Repeat, exactly and alone, every line from the line that contains "ring tip: (610, 467)" to the end of the entries.

** EXERCISE INPUTS **
※

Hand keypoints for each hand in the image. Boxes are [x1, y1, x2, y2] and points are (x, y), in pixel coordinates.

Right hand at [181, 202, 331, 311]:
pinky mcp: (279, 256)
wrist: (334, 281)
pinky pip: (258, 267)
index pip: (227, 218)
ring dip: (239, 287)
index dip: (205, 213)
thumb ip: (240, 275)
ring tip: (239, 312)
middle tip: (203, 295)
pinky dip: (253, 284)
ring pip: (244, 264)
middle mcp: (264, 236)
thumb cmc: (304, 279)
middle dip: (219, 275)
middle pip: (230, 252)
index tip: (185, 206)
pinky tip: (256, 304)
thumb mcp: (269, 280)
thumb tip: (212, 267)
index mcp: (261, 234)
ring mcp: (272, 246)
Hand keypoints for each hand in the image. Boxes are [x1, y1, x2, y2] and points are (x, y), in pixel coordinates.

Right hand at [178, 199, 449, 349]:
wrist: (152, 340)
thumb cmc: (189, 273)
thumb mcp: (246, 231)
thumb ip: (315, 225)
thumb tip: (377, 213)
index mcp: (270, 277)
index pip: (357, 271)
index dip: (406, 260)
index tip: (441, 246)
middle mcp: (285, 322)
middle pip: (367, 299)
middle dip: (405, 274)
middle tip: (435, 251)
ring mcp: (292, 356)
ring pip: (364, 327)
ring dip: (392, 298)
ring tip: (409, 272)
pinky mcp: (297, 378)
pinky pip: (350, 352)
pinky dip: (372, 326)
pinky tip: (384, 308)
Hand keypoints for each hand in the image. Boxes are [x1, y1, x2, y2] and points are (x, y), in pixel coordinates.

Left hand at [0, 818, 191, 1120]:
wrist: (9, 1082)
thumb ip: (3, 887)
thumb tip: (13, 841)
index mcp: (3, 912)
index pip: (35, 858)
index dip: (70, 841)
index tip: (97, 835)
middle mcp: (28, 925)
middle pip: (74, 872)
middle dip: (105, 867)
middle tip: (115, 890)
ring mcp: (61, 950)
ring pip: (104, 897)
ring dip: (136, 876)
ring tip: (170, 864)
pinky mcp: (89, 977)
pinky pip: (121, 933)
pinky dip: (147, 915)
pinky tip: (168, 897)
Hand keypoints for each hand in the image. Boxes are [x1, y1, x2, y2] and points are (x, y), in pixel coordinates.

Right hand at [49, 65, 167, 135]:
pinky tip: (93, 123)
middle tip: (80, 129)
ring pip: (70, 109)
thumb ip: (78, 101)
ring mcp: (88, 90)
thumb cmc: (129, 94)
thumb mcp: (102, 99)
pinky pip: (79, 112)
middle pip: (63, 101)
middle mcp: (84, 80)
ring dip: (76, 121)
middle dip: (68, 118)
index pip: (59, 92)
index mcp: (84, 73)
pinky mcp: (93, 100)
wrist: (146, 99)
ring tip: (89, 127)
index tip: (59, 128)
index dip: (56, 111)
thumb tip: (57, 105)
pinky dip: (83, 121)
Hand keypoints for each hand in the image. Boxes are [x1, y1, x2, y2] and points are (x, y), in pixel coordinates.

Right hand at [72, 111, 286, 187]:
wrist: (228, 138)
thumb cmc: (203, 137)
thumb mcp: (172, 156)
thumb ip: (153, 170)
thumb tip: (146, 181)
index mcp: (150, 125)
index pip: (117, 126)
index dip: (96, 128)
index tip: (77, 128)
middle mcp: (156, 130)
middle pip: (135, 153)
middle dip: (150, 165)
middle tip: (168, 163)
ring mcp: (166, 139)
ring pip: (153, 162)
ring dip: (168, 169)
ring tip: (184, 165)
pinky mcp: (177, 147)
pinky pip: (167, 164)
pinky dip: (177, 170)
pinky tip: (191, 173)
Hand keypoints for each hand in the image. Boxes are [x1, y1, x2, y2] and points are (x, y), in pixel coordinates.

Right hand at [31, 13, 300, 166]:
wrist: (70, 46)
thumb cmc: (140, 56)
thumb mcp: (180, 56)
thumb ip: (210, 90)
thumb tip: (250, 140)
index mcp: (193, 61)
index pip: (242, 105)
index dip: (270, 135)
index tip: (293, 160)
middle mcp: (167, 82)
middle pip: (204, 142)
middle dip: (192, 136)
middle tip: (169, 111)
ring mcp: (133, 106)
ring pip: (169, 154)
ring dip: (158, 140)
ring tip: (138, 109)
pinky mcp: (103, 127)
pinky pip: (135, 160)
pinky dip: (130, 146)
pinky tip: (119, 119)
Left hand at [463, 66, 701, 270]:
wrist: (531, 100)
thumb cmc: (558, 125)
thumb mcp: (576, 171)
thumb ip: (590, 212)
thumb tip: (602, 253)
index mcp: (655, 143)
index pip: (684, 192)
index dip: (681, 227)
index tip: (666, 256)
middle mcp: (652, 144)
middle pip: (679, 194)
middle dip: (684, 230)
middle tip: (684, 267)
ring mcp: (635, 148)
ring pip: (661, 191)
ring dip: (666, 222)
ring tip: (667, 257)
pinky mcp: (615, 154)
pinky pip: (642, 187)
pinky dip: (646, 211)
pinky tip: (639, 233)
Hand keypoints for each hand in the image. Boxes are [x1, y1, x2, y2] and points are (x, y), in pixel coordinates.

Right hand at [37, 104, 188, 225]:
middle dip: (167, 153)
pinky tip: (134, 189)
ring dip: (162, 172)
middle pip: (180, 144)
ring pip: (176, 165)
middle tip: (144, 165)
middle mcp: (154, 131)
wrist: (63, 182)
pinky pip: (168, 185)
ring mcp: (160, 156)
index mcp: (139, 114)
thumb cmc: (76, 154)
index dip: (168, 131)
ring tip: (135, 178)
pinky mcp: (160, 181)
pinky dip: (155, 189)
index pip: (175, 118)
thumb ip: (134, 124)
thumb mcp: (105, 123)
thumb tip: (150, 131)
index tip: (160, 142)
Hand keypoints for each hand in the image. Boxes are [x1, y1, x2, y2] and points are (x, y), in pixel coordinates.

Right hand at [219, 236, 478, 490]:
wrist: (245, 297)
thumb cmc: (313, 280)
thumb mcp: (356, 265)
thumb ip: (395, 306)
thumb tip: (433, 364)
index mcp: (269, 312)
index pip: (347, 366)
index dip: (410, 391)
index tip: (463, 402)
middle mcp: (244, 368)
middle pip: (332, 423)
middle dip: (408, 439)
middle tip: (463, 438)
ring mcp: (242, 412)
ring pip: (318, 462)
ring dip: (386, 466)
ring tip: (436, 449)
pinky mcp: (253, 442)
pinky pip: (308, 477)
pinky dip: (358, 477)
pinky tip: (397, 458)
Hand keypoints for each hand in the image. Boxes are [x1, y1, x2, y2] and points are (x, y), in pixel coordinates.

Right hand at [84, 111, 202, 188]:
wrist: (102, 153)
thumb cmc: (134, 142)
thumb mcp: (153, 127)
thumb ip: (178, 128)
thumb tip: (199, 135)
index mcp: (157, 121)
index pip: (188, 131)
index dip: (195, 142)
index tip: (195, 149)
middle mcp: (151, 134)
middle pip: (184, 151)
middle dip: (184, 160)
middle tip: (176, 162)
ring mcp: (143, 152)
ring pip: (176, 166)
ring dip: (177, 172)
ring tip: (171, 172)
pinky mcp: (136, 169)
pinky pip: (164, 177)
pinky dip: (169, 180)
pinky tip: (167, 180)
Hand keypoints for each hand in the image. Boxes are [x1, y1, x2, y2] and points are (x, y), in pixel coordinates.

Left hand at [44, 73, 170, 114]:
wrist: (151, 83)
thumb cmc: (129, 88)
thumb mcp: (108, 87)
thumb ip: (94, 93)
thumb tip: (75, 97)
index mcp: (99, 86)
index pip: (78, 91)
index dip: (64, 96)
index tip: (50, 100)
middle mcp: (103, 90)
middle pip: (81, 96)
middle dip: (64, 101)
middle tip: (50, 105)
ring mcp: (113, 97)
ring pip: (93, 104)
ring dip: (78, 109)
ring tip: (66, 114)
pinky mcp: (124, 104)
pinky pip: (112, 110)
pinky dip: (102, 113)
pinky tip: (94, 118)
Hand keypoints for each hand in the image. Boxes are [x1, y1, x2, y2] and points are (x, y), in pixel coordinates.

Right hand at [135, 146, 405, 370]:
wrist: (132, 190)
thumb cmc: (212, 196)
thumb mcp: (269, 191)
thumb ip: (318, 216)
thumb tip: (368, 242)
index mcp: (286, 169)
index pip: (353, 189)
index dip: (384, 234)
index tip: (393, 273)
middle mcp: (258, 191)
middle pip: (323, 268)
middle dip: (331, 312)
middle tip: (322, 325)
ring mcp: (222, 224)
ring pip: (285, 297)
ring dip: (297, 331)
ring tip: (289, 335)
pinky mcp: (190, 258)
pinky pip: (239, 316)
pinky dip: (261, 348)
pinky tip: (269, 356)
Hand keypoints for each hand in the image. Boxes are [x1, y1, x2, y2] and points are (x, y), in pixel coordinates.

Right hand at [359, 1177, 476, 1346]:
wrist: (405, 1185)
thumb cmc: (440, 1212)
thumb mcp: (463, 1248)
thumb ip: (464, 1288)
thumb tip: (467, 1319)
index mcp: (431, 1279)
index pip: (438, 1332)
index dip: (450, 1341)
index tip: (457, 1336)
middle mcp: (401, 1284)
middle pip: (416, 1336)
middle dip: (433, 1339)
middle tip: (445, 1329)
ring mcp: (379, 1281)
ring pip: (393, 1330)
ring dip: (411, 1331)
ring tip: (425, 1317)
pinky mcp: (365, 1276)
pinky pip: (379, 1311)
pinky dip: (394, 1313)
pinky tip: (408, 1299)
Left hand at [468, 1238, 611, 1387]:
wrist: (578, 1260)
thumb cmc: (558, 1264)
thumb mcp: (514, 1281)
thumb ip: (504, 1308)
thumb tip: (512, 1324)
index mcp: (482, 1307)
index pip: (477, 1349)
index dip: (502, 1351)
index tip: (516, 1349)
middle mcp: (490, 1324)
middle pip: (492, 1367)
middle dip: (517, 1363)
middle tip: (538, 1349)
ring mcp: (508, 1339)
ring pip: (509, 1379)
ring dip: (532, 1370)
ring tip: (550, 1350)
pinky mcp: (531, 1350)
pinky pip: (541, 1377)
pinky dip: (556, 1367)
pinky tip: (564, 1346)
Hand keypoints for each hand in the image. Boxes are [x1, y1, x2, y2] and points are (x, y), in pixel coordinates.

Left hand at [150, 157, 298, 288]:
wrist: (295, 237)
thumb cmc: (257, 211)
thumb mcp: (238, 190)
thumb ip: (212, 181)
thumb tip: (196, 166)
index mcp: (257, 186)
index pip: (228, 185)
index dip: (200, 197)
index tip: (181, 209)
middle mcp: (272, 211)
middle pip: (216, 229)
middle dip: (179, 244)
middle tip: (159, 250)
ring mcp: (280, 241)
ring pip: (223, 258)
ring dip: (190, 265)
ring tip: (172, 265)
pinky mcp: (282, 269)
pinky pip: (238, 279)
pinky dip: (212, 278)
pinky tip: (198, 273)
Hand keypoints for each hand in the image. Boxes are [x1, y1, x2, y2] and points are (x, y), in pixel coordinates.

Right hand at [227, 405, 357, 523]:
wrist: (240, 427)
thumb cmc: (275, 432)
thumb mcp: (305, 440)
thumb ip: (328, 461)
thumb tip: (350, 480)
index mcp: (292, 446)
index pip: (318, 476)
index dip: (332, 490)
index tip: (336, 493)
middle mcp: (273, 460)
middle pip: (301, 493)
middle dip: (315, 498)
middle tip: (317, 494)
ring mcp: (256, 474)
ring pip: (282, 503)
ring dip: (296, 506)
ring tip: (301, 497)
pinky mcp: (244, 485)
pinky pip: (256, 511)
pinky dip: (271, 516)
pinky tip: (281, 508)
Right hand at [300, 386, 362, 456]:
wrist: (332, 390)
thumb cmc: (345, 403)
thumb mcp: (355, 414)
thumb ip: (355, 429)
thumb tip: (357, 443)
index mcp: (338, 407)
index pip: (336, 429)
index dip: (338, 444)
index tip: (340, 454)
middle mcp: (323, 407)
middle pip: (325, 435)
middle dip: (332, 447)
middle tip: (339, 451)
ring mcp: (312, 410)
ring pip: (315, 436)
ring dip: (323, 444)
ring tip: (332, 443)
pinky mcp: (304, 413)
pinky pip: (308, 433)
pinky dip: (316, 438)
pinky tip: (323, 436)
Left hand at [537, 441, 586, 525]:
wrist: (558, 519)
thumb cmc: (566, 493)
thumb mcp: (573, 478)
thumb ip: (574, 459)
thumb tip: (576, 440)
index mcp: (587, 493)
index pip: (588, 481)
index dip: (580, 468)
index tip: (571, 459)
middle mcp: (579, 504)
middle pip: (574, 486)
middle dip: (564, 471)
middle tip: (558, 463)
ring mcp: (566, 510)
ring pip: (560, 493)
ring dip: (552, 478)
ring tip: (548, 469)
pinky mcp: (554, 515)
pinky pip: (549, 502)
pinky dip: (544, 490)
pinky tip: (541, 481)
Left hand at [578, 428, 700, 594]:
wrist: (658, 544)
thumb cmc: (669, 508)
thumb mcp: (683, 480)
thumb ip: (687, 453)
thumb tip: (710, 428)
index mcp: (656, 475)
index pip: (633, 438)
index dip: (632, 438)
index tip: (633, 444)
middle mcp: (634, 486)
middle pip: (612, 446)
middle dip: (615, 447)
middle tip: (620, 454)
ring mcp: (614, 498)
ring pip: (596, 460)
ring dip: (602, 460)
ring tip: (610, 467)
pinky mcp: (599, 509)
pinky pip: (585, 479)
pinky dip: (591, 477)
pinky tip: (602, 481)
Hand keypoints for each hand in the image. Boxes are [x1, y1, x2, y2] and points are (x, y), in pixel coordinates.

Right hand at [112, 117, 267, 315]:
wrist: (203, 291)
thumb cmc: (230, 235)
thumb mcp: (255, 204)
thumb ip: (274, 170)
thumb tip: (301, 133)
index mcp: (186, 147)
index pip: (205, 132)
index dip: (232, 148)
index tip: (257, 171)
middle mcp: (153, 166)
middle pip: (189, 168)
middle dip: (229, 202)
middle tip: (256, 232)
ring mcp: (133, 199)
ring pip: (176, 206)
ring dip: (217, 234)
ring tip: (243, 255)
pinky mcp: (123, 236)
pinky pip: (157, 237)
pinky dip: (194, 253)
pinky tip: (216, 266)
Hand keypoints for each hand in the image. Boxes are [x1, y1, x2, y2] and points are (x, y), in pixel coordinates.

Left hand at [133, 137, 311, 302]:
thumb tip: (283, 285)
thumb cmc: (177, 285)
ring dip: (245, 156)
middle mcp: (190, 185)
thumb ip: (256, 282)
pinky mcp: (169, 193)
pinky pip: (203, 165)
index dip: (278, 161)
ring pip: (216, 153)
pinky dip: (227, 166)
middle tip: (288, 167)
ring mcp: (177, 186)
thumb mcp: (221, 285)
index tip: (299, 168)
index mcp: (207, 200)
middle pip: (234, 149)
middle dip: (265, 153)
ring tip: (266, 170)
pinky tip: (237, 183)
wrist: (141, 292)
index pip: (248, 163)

※

** RESULT OF THE EXERCISE **
ring tip: (610, 467)
pinky mcp: (599, 509)
pinky pip: (585, 479)
pinky dip: (591, 477)
pinky tip: (602, 481)
Hand keypoints for each hand in the image. Boxes are [x1, y1, x2, y2] and points are (x, y), in pixel coordinates.

Right hand at [112, 117, 267, 315]:
wrist: (203, 291)
thumb cmc: (230, 235)
thumb mcp: (255, 204)
thumb ip: (274, 170)
thumb tip: (301, 133)
index mcp: (186, 147)
index pip: (205, 132)
index dip: (232, 148)
index tip: (257, 171)
middle mcp: (153, 166)
middle pip: (189, 168)
middle dip: (229, 202)
middle tip: (256, 232)
ring mcp: (133, 199)
ring pip: (176, 206)
ring dip: (217, 234)
ring tip: (243, 255)
pinky mcp: (123, 236)
pinky pip: (157, 237)
pinky dip: (194, 253)
pinky tip: (216, 266)
Hand keypoints for each hand in the image. Boxes are [x1, y1, x2, y2] and points are (x, y), in pixel coordinates.

Left hand at [133, 137, 311, 302]:
thumb tip: (283, 285)
thumb cmc: (177, 285)
ring dip: (245, 156)
middle mcp: (190, 185)
thumb ip: (256, 282)
pinky mcp: (169, 193)
pinky pip: (203, 165)
index dip: (278, 161)
ring pip: (216, 153)
pinky dip: (227, 166)
middle tip: (288, 167)
ring mcp: (177, 186)
thumb mcp: (221, 285)
index tip: (299, 168)
index mcp: (207, 200)
middle pip: (234, 149)
middle dip: (265, 153)
ring tip: (266, 170)
pinky tip: (237, 183)
wrist: (141, 292)
index pip: (248, 163)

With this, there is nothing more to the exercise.